While wireless adjusted operating profit increased 3%, margin grew to 48.3% and postpaid churn declined to 1.20%, revenue dropped by 2%, the company reported today for the three month period ended March 31st.

According to the company’s release, “consolidated operating revenue was nominally lower than the first quarter of 2013, reflecting a 2% decline in wireless revenue, offset by growth at business solutions (up 1%) and media (up 8%). The decline at wireless was mainly related to pricing changes associated with new customer friendly simplified plans and lower priced roaming plans introduced mid-2013,” says the release. “Cable revenue was flat as continued Internet revenue growth was offset by television subscriber losses, promotional activity and the timing of pricing changes.”

Also, wireless data revenue grew 10% exceeding voice revenue for the first time and now represents approximately 51% of total network revenue. Rogers activated 579,000 smartphones, of which 30% were new subscribers, and high-value smartphone customers now make up 76% of wireless postpaid subscribers. It’s postpaid net wireless subscriber additions were just 2,000 in the quarter, however.

Basic cable subscriber losses moderated, both sequentially from the fourth quarter of 2013 and year-over-year, to 20,000, said the company. The full release can be found here.

“Adjusted consolidated EBITDA of $1,161 million was below our $1,170 million forecast and IBES consensus of $1,176 million and down 1.5% YoY. Adjusted EPS of $0.66 was below our estimate and consensus of $0.71 and down from $0.80 in Q1/13. However, FCF of $356 million was above our $344 million estimate due to lower than forecast capex. It was down from $428 million in Q1/13,” wrote Canaccord Genuity analyst Dvai Ghose in a note to clients on Monday after the results were released.

“If you forced me to pick one word it would be change, appetite for change.” – Guy Laurence

All company executives promised better from the company in coming quarters, including CEO Guy Laurence, who is nearing the completion of the plan for RCI which he intends to present to the board of directors at a meeting in May. Laurence spent the end of 2013 and most of Q1 on a coast-to-coast tour where he travelled 22,000 kms, meeting 11,000 RCI employees in its 12 largest markets. He also performed a number of “deep dive business reviews” with corporate leaders and interviewed 59 senior managers and each of the board of directors individually.

All of this will be informing his report to the board and his plan for Rogers, none of which Laurence was prepared to divulge Monday. He said he found a lot of common opinions on the company from customers and employees all across the country and told the conference call with media on Monday when asked what stood out most during his trip (besides all the snow): “If you forced me to pick one word it would be change, appetite for change.”

During the conference call with financial analysts, the CEO said one new theme is already being worked on inside Big Red. “We’ve started discussing a concept internally called ‘One Rogers’ which is where we actually use the assets we’ve got to actually work together in an explicit way,” he explained.

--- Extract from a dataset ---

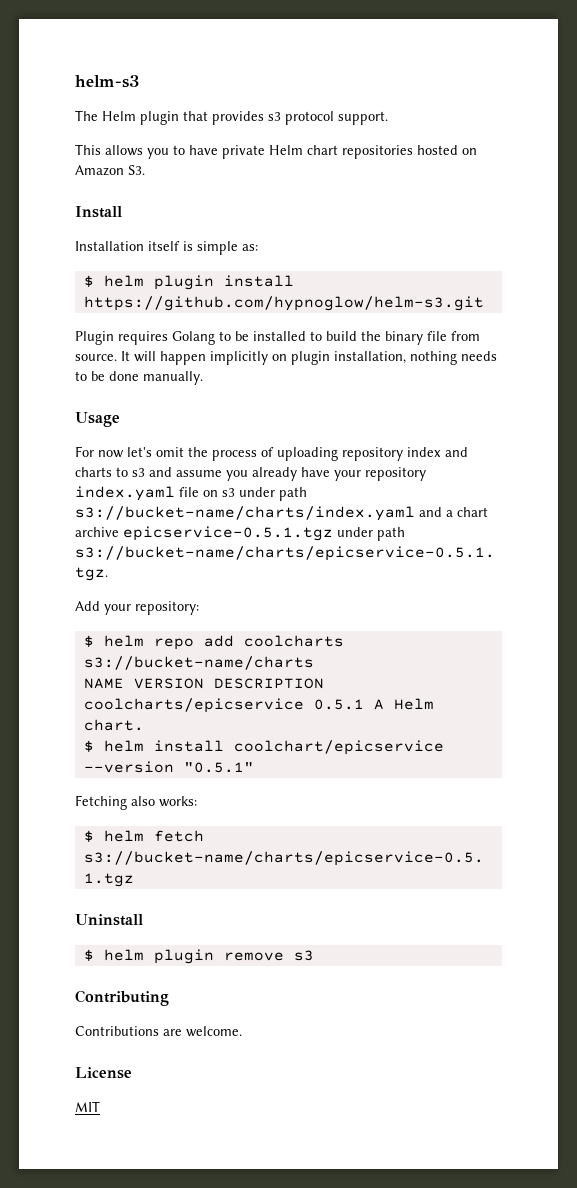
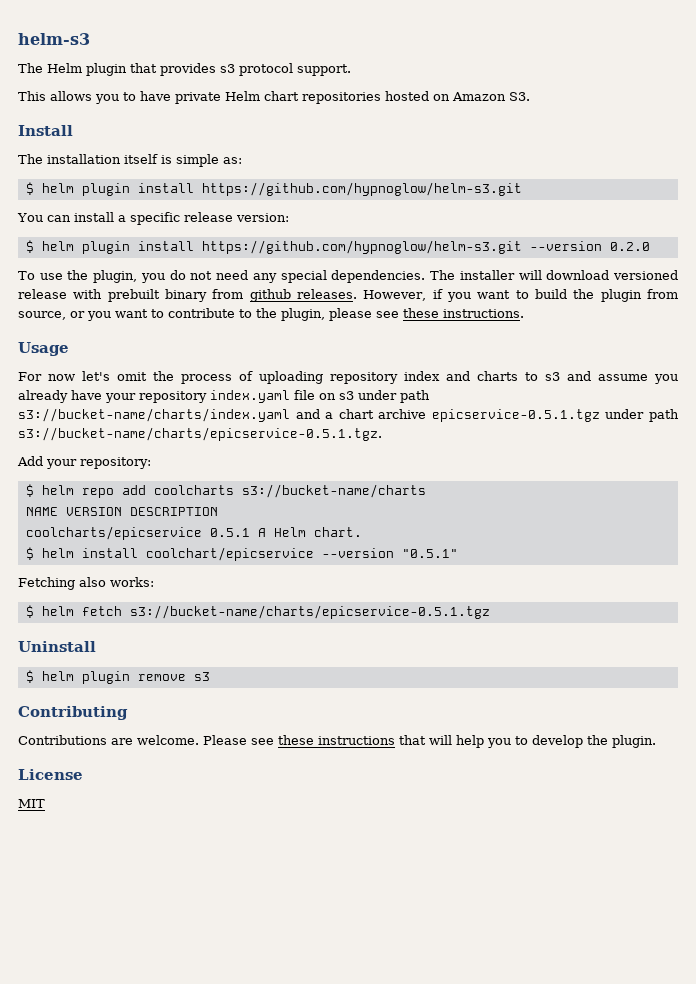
[75,241,144,251] Installation -> [18,154,121,164] The installation
[75,331,480,345] [75,351,497,365] [75,371,203,385] Plugin requires Golang to be installed to build the binary file from source. It will happen implicitly on plugin installation, nothing needs to be done manually. -> [17,212,289,225] [25,240,650,254] [18,270,678,283] [18,289,679,302] [18,308,524,321] You can install a specific release version: // $ helm plugin install https://github.com/hypnoglow/helm-s3.git --version 0.2.0 // To use the plugin, you do not need any special dependencies. The installer will download versioned release with prebuilt binary from github releases. However, if you want to build the plugin from source, or you want to contribute to the plugin, please see these instructions.
(242, 1031) none -> [203,735,656,748] Please see these instructions that will help you to develop the plugin.

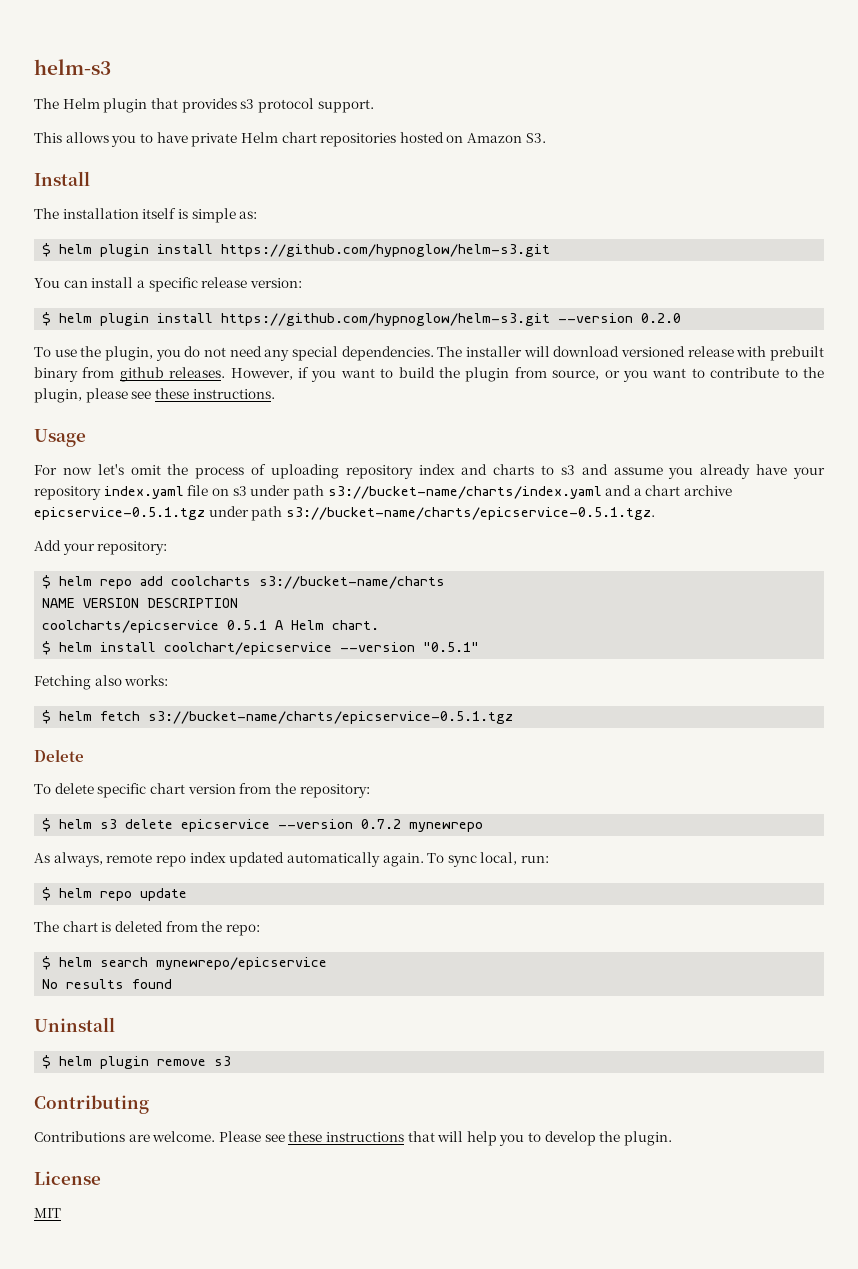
(490, 612) none -> [34,749,84,762] [34,783,370,798] [42,818,484,832] [34,852,550,867] [42,887,188,901] [34,921,260,936] [42,956,328,970] [42,979,173,989] // Delete // To delete specific chart version from the repository: // $ helm s3 delete epicservice --version 0.7.2 mynewrepo // As always, remote repo index updated automatically again. To sync local, run: // $ helm repo update // The chart is deleted from the repo: // $ helm search mynewrepo/epicservice // No results found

One example, of course, is the company-wide NHL blitz which is already building. Laurence noted there are countdown clocks in a number of Rogers offices ticking down the days to the start of the 2014-’15 NHL season (there were 170 as of Monday)

Rogers Media president Keith Pelley also noted that the company is coming together well across all lines of businesses to maximize its NHL deal. Just on the advertising side, he is seeing positives. “It is having an affect on our entire business and there is no question it really bodes well for us in Q3 and Q4,” Pelley told analysts. “There is complete horizontal integration in how we are working together,” he later told media, explaining how so many of his internal meetings involve all aspects of RCI business and not just the media side.

“We have the assets to win. We just have to make them dance together better than we have done previously,” added Laurence.